UK Forecast Update
- December 16, 2019
- Brian Wieser
Impact of the UK election on advertising forecasts and the impact of near-term clarity. Over the past several years, advertising in the United Kingdom has featured remarkable growth for a developed economy made all the more notable given heightened levels of uncertainty since the Brexit referendum of 2016. With Thursday’s decisive election producing a degree of clarity that was somewhat unexpected, the impact on UK advertising – and our most recent forecasts, published earlier this month – is worth assessing.
Certainty is usually positive for business confidence and investment. For starters, greater certainty is usually positive for growth because it encourages longer-range business planning and likely includes greater investment. The magnitude of the Conservative victory certainly offers greater certainty than any other outcome that could have followed from the election, and this produces some potential for unlocking of advertising budgets, at least in the short-term. The election’s outcome will also produce a degree of regulatory stability. This can be especially relevant to advertising in areas under the oversight of the Digital, Culture, Media and Sport ministry.
But longer-term certainty is far from certain. However, while there is certainty in some spheres – such as which party will be in control of Parliament for the next five years and the pursuit of Brexit – there is still much uncertainty on many others. For example, we don’t know the specific manner in which Brexit will occur, nor its shape, nor its timing. There will be knock-on effects which are difficult to anticipate with precision. There could yet be a renewed push towards Scottish independence. The post-Brexit economy may be more liberalized in some ways, but might also feature different kinds of protectionism. The trading relationship with the United States and other markets will also need to be established. All of this may lead to more uncertainty as time progresses.

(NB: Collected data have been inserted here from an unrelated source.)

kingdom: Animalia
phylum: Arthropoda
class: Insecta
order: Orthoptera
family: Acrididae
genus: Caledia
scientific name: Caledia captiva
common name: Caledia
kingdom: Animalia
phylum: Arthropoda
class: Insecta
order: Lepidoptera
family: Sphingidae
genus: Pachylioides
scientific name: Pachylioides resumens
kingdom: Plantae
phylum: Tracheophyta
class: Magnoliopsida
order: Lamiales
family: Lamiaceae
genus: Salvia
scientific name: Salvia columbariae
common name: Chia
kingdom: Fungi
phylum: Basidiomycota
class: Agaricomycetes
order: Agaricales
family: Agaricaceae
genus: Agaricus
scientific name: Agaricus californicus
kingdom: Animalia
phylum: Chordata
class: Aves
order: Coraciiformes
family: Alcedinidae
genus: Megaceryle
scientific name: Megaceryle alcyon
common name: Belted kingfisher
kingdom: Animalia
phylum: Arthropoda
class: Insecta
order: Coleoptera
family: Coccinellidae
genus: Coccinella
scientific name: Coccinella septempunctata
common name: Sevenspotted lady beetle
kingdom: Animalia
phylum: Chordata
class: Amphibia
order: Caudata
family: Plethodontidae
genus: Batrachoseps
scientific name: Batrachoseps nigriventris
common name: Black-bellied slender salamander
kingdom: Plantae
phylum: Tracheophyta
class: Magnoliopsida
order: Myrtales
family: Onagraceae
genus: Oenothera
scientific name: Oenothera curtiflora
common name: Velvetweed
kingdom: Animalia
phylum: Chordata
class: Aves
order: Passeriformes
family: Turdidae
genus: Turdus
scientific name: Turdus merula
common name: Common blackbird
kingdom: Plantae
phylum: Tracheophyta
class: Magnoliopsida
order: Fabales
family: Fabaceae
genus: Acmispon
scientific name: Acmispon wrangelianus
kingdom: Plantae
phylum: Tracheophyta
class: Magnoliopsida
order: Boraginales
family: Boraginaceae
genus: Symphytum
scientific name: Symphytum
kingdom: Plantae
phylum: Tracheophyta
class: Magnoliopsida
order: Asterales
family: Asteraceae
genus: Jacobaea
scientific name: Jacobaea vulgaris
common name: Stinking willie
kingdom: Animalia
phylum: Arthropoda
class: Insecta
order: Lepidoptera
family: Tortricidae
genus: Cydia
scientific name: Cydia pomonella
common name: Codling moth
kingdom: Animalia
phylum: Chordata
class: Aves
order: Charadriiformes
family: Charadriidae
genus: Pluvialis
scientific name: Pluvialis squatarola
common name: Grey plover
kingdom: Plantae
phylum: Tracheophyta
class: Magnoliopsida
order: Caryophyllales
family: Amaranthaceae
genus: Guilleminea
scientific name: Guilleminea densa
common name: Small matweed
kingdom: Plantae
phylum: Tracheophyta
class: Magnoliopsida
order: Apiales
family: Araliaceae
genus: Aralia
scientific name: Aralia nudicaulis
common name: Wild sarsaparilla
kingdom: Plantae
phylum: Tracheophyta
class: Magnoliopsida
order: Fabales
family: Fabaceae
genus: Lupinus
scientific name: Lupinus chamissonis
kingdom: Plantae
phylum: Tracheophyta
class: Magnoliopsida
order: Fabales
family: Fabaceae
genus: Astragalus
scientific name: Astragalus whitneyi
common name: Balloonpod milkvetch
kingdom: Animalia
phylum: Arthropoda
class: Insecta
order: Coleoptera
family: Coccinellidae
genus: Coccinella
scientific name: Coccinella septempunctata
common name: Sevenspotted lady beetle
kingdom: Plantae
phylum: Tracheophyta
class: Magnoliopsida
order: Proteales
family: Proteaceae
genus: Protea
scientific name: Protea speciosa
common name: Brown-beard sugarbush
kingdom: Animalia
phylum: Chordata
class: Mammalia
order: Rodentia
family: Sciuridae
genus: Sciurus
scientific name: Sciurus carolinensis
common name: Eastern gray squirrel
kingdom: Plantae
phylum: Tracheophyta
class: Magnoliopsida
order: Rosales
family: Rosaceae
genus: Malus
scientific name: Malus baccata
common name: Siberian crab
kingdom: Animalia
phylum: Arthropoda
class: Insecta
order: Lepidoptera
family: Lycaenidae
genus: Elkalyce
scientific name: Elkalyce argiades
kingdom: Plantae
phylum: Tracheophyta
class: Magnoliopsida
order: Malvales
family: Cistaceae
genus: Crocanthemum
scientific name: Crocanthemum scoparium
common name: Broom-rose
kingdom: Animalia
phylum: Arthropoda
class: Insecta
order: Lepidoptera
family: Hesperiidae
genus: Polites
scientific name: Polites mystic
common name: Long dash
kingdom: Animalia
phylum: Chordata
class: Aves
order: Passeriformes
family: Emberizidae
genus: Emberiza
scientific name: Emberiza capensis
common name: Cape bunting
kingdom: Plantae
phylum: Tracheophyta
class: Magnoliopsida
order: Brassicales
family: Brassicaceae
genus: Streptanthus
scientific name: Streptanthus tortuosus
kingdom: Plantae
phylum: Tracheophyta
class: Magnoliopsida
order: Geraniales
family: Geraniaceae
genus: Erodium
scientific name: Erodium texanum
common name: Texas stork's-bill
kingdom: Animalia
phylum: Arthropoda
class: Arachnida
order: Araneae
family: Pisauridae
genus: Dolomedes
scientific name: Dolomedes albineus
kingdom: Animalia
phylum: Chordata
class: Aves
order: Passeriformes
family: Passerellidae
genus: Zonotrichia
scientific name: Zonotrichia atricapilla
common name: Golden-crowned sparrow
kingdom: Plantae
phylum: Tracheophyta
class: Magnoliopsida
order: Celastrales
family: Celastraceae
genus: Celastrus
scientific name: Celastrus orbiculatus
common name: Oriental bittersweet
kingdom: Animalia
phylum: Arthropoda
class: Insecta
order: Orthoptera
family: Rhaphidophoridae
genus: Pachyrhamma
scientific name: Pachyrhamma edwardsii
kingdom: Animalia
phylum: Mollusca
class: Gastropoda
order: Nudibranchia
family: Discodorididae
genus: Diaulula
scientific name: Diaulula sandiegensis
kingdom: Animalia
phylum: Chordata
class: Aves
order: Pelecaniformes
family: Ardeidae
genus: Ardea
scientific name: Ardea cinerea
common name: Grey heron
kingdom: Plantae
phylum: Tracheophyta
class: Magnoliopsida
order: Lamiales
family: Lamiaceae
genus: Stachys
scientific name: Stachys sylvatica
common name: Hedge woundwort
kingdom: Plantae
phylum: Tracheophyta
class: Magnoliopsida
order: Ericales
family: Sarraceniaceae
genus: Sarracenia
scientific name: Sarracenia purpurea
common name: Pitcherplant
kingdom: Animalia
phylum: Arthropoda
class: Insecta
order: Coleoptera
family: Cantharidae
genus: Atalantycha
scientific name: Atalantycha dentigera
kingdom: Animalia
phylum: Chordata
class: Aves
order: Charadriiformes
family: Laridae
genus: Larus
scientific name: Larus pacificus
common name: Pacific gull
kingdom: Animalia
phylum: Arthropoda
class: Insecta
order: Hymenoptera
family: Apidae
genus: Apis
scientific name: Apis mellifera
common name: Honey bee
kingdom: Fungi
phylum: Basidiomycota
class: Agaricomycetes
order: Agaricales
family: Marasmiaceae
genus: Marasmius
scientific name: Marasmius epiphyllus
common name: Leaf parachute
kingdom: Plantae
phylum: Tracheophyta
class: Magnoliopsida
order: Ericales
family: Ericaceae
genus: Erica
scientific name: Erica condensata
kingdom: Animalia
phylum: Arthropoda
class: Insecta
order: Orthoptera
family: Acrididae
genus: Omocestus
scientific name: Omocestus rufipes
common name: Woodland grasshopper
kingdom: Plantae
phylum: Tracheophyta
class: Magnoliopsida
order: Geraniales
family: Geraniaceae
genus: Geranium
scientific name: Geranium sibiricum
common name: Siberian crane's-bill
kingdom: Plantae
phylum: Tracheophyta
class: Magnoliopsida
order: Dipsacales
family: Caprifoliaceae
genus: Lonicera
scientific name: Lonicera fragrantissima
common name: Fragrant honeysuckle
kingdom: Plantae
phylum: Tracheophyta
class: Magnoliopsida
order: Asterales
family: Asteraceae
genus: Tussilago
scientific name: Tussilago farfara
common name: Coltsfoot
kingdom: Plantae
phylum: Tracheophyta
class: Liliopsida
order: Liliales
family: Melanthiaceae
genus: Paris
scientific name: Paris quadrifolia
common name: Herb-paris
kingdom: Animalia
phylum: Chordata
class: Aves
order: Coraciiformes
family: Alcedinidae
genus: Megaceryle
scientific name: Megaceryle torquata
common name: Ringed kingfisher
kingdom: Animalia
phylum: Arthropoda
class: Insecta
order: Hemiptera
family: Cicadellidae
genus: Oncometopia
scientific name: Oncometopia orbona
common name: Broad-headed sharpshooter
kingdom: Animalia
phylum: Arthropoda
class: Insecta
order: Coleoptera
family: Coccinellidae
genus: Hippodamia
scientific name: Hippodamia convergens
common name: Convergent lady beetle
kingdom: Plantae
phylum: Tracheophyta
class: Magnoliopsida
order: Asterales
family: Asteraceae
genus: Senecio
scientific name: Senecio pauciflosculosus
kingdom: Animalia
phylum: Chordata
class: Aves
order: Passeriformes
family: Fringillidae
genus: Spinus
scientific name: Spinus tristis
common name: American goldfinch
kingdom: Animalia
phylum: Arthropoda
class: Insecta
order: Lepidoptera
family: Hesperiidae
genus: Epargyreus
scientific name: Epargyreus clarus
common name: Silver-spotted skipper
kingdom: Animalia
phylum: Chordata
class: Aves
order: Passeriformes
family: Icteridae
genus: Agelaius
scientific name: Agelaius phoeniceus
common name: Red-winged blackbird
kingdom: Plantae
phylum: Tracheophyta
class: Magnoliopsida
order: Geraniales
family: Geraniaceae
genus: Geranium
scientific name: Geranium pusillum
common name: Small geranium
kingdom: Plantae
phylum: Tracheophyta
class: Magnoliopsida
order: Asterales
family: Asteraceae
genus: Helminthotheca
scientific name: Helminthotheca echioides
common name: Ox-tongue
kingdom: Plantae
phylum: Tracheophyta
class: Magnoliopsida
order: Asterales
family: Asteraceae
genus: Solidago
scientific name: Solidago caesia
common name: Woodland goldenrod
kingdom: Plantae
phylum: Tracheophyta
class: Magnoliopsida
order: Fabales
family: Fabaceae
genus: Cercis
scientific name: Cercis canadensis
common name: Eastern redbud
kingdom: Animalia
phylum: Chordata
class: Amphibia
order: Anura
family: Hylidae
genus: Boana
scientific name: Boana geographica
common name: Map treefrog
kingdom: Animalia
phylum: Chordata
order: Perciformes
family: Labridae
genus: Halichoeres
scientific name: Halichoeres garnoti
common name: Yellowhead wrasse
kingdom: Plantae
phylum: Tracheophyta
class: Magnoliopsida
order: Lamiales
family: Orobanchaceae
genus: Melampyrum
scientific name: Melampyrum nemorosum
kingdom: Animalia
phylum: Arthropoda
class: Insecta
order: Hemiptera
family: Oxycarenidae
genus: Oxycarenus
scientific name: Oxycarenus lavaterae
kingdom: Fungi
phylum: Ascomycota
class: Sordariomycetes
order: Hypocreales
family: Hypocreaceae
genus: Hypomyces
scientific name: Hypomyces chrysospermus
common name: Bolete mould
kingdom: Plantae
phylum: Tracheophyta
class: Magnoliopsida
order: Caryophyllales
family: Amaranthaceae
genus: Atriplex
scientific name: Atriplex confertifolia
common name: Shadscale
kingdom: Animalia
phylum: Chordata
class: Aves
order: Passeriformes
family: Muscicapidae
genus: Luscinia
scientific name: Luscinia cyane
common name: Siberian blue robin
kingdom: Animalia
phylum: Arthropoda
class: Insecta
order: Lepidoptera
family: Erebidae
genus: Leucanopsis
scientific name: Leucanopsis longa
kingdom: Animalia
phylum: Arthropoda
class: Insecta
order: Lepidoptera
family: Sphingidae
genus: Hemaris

Foreign exchange rate could produce a drag on growth. Further, sterling has appreciated substantially, at least from the August/September lows, and even from the year-ago period as well. To the degree that spending has come into the UK from US-based companies (especially including the digital-first marketers who have likely driven so much of the growth we see in digital advertising), this could have a negative impact.
We leave our estimates unchanged. On the whole, we do not see reasons to alter our forecasts (+6.7% growth in 2020 and +5.5% growth in subsequent years) at this time. However, to the extent that uncertainties were embedded in those numbers we can express a heightened degree of confidence in our favorable outlook for the year ahead, while continuing to maintain a wary eye on the industry over longer time horizons.